** The task **
Retype each line of the data below exactly, beginning with the first and ending with the one that contains "the Securi- |". Pictures do not belong in the copy.

** Recorded information **
**********

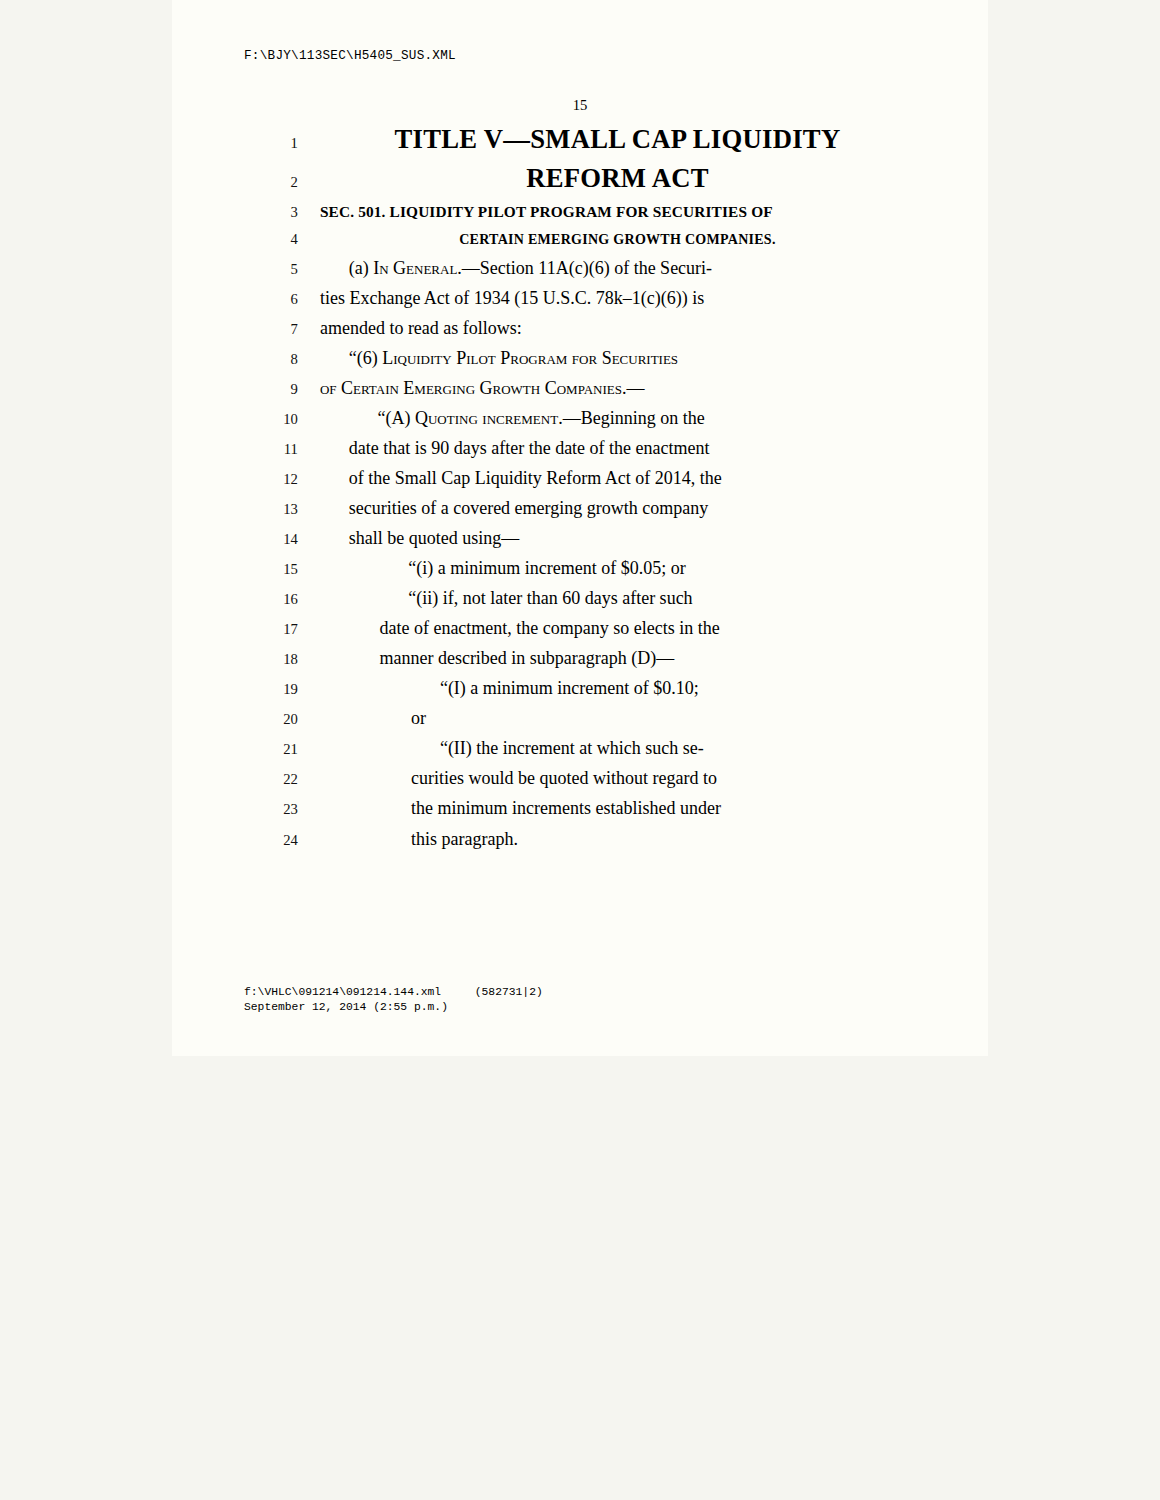F:\BJY\113SEC\H5405_SUS.XML
15
| 1 | TITLE V—SMALL CAP LIQUIDITY |
| 2 | REFORM ACT |
| 3 | SEC. 501. LIQUIDITY PILOT PROGRAM FOR SECURITIES OF |
| 4 | CERTAIN EMERGING GROWTH COMPANIES. |
| 5 | (a) In General. —Section 11A(c)(6) of the Securi- |
| 6 | ties Exchange Act of 1934 (15 U.S.C. 78k–1(c)(6)) is |
| 7 | amended to read as follows: |
| 8 | “(6) Liquidity Pilot Program for Securities |
| 9 | of Certain Emerging Growth Companies. — |
| 10 | “(A) Quoting increment. —Beginning on the |
| 11 | date that is 90 days after the date of the enactment |
| 12 | of the Small Cap Liquidity Reform Act of 2014, the |
| 13 | securities of a covered emerging growth company |
| 14 | shall be quoted using— |
| 15 | “(i) a minimum increment of $0.05; or |
| 16 | “(ii) if, not later than 60 days after such |
| 17 | date of enactment, the company so elects in the |
| 18 | manner described in subparagraph (D)— |
| 19 | “(I) a minimum increment of $0.10; |
| 20 | or |
| 21 | “(II) the increment at which such se- |
| 22 | curities would be quoted without regard to |
| 23 | the minimum increments established under |
| 24 | this paragraph. |
f:\VHLC\091214\091214.144.xml(582731|2)
September 12, 2014 (2:55 p.m.)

**********

** Answer for the task **
F:\BJY\113SEC\H5405_SUS.XML
15
| 1 | TITLE V—SMALL CAP LIQUIDITY |
| 2 | REFORM ACT |
| 3 | SEC. 501. LIQUIDITY PILOT PROGRAM FOR SECURITIES OF |
| 4 | CERTAIN EMERGING GROWTH COMPANIES. |
| 5 | (a) In General. —Section 11A(c)(6) of the Securi- |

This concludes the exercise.